Forum: Ruby Question on reading text files in Windows

Announcement (2017-05-07): www.ruby-forum.com is now read-only since I unfortunately do not have the time to support and maintain the forum any more. Please see rubyonrails.org/community and ruby-lang.org/en/community for other Rails- und Ruby-related community platforms.
Jim K. (Guest)
on 2009-02-02 19:40
(Received via mailing list)
I am running Ruby 1.86 on Windows, and having trouble reading in some
text files.  For some text files, if I do something simple like:

myfile = File.open("logfile.log")
contents = myfile.read()
puts contents

I get each character seperated by a space, such as:

”= = =   V e r b o s e   l o g g i n g   s t a r t e d :   1 / 2 8 / 2
0 0 9
 1 3 : 4 5 : 0 6     B u i l d   t y p e :   S H I P   U N I C O D E

If I bring up the file in even a bare-bones editor (such as VIM), I
get the file as it normally is (without any extraneous spaces).  Does
anyone know why this would be, or how I can work around it?  It's
causing issues as I am trying to write a script to search for a
particular string of text, and obviously it isn't found, even though
it should be.

Thanks,

Jim
Stefan L. (Guest)
on 2009-02-02 21:09
(Received via mailing list)
2009/2/2 Jim K. <removed_email_address@domain.invalid>:
> 0 0 9
>  1 3 : 4 5 : 0 6     B u i l d   t y p e :   S H I P   U N I C O D E
>
> If I bring up the file in even a bare-bones editor (such as VIM), I
> get the file as it normally is (without any extraneous spaces).  Does
> anyone know why this would be, or how I can work around it?  It's
> causing issues as I am trying to write a script to search for a
> particular string of text, and obviously it isn't found, even though
> it should be.

The file is probably UTF-16 encoded and starts with a BOM.
Try to convert the string to UTF-8, or switch to Ruby 1.9.

Stefan
Stefan L. (Guest)
on 2009-02-02 21:26
(Received via mailing list)
2009/2/2 Stefan L. <removed_email_address@domain.invalid>:
>> ”= = =   V e r b o s e   l o g g i n g   s t a r t e d :   1 / 2 8 / 2
> The file is probably UTF-16 encoded and starts with a BOM.
> Try to convert the string to UTF-8, or switch to Ruby 1.9.

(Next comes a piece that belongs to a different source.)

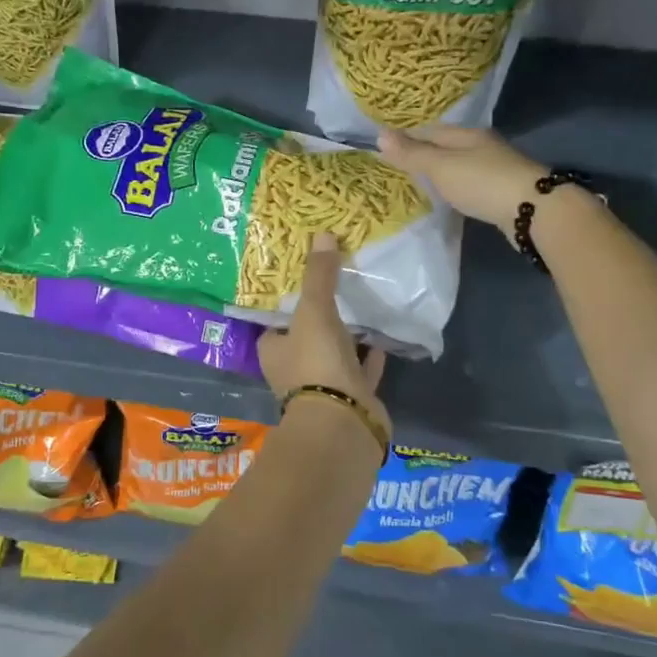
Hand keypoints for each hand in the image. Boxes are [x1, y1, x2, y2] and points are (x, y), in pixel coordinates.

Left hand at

Sorry, I meant to say "Try to convert the string to UTF-8 WITH Iconv"

Stefan
Jim K. (Guest)
on 2009-02-02 23:12
(Received via mailing list)
Thanks...so if I upgraded to Ruby 1.9, would it convert it
automatically?
Jim K. (Guest)
on 2009-02-02 23:45
(Received via mailing list)
Thanks for the pointer!  I actually ended up using the iconv module,
and it worked like a charm.  Incidentally, in case anyone else is
curious about this, Windows .REG files get saved as UTF-16 by default.
Stefan L. (Guest)
on 2009-02-02 23:54
(Received via mailing list)
2009/2/2 Jim K. <removed_email_address@domain.invalid>:
> Thanks...so if I upgraded to Ruby 1.9, would it convert it
> automatically?

You'd have to tell it that you want to work with UTF-8
internally by putting this at the top of your application:

    Encoding.default_internal = Encoding::UTF_8

and then tell the read or open function that the file
is UTF-16 encoded, e.g.:

    content = File.read("logfile.log", encoding: "utf-16")

Though I don't know how many gems already work for
Ruby 1.9.1 on Windows.

Stefan
This topic is locked and can not be replied to.